- _REQUIRED TASK 1_
In the artist biography, translate the sentence "His art is based upon wide use of bright colors and adopted iconography." into Spanish.

- _SUPPLIED PASSAGE_
----
Greg Brehm was born and raised in northeastern Ohio, where the skies were as gray as the deteriorating industrial mid-west streetscapes. The early color in his world came from Sesame Street, Walt Disney, comic books, Saturday morning cartoons, advertisements and the spectacle of sporting events. His artistic inclinations were rooted in these artificially bright worlds, full of iconic images, bold lines, stylized logos and the occasional inclusion of catchy words and phrases. He never outgrew them.
Fifteen years in New York City brought additional influences. Amongst these were a love for the urban landscape, a feel for the energy of a city and its gathered people and an eye for finding beauty in common everyday objects. Manhattan also added to his attraction to all things iconic, stylized, and unabashedly commercial, with a sense of irony and an ever-present grin for things that are often taken too seriously.
Greg currently resides in Los Angeles, and works from his Venice studio. His art is based upon wide use of bright colors and adopted iconography. The colors are rarely natural to their subject matter. Faces might appear in combinations of red, orange and purple. Flowers might pop up in cerulean blue, watermelon pink and neon green. Nothing is as it should be. But it works. And it works beautifully.
----
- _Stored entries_

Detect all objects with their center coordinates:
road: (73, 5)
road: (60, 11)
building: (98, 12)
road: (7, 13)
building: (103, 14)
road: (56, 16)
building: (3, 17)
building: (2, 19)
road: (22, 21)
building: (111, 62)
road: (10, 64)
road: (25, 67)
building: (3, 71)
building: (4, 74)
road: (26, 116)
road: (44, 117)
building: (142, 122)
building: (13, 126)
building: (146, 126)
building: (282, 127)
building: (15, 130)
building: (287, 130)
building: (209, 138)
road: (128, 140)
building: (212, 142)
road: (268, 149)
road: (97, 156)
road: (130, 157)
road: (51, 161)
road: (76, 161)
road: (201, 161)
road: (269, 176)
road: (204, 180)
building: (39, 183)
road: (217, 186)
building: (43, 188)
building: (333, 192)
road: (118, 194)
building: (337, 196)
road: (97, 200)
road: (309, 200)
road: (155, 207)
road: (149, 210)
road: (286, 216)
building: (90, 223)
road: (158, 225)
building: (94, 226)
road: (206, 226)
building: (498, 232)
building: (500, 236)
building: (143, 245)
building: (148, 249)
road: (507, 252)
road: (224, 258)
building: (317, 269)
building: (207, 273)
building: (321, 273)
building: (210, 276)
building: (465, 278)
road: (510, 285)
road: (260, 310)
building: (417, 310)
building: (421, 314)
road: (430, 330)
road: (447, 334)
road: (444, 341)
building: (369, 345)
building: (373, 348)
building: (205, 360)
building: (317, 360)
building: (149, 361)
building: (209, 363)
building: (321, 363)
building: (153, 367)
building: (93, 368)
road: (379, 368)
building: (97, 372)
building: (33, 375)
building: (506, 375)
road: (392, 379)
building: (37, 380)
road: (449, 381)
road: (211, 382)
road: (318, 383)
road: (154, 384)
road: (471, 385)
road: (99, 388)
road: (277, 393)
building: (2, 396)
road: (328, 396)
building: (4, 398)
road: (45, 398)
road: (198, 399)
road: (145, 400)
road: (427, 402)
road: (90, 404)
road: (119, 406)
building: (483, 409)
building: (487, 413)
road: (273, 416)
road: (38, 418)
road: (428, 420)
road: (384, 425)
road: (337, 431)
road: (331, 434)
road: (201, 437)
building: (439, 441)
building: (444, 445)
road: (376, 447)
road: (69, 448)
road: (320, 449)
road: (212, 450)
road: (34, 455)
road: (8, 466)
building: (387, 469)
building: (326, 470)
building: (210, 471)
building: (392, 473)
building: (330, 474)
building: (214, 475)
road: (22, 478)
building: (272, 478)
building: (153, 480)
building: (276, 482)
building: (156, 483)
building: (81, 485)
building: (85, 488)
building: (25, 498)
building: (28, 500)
----
- _REQUIRED TASK 2_
Please recast the part of the listing that opens with its first line and closes with the line containing "road: (26, 116)" as a JSON list of strings, one string per line, with blank lines left out.

- _WRITTEN RESPONSE 1_
Su arte se basa en un amplio uso de colores vivos y de iconografía adoptada.

- _WRITTEN RESPONSE 2_
[
  "Detect all objects with their center coordinates:",
  "road: (73, 5)",
  "road: (60, 11)",
  "building: (98, 12)",
  "road: (7, 13)",
  "building: (103, 14)",
  "road: (56, 16)",
  "building: (3, 17)",
  "building: (2, 19)",
  "road: (22, 21)",
  "building: (111, 62)",
  "road: (10, 64)",
  "road: (25, 67)",
  "building: (3, 71)",
  "building: (4, 74)",
  "road: (26, 116)"
]